==== RECORDED DATA

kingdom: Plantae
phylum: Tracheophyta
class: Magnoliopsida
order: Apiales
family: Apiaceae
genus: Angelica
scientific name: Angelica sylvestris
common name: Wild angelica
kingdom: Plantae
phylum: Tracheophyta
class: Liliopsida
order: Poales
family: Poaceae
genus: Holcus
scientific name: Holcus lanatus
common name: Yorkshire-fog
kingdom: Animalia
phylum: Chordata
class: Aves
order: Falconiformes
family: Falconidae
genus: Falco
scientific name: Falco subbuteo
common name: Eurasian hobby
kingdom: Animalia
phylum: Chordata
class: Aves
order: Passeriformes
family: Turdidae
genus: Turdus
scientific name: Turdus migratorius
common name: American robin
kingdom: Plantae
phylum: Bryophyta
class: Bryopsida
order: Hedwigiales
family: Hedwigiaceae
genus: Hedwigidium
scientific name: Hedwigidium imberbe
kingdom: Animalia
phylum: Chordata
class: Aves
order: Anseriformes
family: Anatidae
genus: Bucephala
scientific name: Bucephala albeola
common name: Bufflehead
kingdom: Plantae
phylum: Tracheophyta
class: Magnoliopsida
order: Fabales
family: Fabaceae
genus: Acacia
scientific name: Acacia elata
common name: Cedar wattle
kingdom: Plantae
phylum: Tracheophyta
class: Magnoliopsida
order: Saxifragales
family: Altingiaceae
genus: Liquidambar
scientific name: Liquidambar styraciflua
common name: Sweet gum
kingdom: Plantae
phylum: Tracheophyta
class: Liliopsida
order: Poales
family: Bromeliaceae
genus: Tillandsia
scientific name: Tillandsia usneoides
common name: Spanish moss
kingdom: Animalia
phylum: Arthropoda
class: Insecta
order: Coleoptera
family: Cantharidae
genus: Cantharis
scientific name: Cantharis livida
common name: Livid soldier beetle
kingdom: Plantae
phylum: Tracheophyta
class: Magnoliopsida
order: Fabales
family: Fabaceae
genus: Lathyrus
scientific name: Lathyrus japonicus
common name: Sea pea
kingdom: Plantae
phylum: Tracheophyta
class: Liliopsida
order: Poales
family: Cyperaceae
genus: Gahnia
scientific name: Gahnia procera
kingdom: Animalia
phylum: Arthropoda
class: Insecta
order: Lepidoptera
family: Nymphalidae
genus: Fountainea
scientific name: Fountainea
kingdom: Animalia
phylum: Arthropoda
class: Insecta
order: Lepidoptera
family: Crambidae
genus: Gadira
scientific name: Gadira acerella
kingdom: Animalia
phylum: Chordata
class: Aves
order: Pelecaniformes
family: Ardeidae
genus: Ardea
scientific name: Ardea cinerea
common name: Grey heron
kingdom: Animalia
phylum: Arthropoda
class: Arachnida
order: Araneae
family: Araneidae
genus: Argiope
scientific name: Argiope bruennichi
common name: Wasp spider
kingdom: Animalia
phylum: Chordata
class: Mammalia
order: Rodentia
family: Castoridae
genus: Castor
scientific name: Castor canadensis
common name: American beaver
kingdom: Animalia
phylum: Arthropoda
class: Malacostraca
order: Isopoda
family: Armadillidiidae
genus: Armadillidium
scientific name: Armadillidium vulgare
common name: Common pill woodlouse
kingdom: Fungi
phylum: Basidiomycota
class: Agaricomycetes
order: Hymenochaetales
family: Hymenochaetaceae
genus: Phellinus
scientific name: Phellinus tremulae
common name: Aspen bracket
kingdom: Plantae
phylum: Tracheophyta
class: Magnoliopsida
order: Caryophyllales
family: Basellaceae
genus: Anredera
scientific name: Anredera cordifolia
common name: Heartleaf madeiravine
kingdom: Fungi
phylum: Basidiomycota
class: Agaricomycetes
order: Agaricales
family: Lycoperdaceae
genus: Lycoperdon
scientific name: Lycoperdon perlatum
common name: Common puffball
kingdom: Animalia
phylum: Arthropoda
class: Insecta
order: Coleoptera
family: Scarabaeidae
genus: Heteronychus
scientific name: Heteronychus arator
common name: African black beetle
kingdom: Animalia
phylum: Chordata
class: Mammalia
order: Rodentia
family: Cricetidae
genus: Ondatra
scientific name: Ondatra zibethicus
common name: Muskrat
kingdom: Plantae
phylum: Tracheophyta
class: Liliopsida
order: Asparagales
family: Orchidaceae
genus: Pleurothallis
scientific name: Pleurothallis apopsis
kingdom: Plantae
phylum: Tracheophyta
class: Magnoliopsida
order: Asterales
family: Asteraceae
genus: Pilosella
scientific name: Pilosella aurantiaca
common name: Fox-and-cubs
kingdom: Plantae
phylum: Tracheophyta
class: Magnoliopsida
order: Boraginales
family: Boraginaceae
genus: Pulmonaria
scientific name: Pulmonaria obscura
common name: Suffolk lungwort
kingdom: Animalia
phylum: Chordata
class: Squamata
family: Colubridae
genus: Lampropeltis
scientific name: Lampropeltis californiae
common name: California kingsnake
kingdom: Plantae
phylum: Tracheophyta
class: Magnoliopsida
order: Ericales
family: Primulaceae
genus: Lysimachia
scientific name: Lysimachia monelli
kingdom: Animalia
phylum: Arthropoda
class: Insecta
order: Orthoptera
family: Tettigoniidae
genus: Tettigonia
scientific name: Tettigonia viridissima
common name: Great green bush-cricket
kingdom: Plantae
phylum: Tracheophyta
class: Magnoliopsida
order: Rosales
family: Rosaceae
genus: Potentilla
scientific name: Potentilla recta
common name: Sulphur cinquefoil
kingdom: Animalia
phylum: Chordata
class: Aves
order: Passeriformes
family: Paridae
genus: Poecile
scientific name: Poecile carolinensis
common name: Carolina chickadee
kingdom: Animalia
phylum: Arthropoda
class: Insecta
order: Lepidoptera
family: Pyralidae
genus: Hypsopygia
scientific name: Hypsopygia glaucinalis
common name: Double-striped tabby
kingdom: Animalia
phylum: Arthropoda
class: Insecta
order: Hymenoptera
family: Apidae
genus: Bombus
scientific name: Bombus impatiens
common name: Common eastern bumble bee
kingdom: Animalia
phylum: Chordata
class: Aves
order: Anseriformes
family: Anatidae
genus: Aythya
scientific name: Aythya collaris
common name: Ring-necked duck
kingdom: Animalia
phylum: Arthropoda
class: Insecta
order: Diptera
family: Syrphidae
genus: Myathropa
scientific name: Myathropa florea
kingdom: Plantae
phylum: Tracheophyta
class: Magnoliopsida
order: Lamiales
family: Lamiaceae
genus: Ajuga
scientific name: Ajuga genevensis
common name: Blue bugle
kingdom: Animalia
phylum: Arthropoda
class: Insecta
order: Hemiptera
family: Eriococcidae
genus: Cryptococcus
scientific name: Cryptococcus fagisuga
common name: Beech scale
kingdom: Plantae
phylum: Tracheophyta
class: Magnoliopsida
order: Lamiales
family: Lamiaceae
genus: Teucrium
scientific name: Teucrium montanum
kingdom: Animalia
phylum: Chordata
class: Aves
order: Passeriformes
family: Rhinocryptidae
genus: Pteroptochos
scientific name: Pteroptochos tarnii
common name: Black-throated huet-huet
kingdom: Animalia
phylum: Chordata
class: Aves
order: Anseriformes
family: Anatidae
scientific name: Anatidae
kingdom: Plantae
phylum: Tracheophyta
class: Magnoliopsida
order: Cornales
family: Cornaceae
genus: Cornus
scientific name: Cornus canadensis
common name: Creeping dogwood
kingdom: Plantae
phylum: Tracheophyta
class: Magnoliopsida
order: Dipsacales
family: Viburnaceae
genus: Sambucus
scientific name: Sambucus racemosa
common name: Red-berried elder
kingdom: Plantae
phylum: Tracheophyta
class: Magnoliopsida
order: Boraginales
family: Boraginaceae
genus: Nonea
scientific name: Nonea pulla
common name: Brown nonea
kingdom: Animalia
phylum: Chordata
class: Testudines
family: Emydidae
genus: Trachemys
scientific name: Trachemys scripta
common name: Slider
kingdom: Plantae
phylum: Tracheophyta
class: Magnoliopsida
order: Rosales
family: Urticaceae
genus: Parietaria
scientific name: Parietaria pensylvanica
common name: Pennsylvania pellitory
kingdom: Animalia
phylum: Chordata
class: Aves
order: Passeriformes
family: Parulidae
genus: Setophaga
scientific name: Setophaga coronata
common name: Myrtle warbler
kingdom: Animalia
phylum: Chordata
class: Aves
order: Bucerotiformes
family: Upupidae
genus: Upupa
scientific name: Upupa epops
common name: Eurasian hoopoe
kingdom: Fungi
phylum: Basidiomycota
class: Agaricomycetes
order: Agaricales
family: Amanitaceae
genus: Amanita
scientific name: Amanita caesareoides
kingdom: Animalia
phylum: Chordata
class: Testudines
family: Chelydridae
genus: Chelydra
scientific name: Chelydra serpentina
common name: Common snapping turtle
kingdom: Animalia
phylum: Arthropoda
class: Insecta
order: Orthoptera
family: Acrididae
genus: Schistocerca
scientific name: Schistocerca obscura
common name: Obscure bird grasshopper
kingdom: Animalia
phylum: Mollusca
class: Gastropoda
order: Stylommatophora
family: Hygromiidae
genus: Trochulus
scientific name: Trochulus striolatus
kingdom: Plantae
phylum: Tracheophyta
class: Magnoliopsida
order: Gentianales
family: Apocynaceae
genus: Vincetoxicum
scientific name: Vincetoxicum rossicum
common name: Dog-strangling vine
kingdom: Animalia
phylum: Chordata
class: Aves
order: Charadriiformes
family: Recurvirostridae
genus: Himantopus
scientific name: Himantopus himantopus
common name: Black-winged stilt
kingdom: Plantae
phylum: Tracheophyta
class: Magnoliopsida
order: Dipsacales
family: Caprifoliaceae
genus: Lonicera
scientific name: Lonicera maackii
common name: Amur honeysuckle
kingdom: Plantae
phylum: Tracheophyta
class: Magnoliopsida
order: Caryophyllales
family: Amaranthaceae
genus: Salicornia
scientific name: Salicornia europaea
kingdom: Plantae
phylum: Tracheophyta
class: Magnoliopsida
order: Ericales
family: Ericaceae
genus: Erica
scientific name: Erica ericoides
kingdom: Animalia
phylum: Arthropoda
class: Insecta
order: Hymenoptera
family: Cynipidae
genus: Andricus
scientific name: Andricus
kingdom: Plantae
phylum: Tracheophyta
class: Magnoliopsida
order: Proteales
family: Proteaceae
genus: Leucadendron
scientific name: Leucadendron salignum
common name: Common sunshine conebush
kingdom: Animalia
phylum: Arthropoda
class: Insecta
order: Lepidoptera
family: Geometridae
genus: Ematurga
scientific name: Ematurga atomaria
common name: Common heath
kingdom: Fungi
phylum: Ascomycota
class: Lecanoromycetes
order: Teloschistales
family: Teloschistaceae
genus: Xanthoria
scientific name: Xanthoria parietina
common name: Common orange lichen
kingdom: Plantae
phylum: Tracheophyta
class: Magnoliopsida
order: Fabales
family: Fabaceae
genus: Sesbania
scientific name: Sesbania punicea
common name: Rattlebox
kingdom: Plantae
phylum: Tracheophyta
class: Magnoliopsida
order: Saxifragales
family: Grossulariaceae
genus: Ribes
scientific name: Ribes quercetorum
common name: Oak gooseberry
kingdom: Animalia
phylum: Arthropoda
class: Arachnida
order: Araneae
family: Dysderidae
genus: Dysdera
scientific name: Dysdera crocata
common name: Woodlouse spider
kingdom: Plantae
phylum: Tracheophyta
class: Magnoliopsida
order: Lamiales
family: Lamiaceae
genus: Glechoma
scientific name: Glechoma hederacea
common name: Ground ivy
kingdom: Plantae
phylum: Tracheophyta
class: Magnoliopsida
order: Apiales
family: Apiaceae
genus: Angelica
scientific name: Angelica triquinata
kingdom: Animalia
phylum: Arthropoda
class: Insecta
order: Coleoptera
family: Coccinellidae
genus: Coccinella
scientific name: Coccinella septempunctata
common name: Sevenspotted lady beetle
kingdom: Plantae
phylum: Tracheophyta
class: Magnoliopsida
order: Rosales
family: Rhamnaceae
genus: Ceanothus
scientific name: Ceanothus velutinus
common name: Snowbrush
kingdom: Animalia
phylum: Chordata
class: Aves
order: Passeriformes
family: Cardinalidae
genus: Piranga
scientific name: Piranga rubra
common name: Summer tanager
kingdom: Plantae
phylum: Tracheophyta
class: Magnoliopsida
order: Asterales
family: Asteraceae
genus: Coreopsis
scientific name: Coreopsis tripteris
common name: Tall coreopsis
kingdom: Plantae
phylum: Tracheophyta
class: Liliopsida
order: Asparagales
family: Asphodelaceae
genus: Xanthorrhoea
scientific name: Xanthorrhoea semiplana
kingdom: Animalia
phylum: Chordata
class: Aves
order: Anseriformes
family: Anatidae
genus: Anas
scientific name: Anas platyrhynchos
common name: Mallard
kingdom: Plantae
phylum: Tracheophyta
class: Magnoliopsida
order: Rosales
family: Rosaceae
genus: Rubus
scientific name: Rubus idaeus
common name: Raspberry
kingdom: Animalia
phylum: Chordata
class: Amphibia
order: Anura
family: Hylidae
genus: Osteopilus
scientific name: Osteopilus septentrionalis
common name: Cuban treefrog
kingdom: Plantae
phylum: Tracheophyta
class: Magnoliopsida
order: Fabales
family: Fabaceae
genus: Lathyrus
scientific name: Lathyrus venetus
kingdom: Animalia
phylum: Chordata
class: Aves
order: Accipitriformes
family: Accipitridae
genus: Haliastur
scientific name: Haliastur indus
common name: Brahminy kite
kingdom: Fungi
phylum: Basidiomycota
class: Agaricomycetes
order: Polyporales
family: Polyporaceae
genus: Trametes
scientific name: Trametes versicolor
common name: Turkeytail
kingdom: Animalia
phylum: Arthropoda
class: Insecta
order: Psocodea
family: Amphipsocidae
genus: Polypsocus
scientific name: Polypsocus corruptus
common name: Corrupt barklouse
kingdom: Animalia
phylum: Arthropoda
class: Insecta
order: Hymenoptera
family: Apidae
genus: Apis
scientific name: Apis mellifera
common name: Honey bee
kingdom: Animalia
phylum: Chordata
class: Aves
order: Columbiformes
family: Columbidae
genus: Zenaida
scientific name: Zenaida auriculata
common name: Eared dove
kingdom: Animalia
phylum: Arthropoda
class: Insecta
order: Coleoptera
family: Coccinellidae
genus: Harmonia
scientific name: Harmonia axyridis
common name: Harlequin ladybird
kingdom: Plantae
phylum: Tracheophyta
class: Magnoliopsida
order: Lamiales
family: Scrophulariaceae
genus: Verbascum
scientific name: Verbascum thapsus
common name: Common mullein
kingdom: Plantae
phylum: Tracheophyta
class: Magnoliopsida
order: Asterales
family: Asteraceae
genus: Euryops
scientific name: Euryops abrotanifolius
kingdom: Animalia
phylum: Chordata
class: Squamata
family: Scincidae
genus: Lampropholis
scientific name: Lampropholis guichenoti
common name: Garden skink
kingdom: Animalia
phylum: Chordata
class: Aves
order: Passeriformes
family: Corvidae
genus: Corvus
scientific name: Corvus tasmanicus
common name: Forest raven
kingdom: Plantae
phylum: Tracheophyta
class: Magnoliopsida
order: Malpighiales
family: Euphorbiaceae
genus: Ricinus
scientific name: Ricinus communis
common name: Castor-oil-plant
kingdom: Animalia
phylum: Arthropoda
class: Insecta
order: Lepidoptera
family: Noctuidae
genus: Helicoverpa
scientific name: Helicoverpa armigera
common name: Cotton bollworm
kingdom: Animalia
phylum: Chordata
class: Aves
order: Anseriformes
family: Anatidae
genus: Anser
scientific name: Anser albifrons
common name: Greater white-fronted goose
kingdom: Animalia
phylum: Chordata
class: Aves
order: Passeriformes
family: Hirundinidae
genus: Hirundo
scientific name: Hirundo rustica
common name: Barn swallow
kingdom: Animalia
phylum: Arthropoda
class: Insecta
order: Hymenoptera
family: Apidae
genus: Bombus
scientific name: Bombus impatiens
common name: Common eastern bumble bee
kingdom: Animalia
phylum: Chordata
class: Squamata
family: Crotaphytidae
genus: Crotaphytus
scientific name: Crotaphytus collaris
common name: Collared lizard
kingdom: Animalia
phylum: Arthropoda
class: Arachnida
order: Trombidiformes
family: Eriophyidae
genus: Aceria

========

▶ **YOUR INSTRUCTIONS**: Rewrite as a numbered list everything from the line with "common name: Grey heron" down to the line with "scientific name: Castor canadensis", leaving out any blank lines.

▶ **EXERCISE RESPONSE**:
1. common name: Grey heron
2. kingdom: Animalia
3. phylum: Arthropoda
4. class: Arachnida
5. order: Araneae
6. family: Araneidae
7. genus: Argiope
8. scientific name: Argiope bruennichi
9. common name: Wasp spider
10. kingdom: Animalia
11. phylum: Chordata
12. class: Mammalia
13. order: Rodentia
14. family: Castoridae
15. genus: Castor
16. scientific name: Castor canadensis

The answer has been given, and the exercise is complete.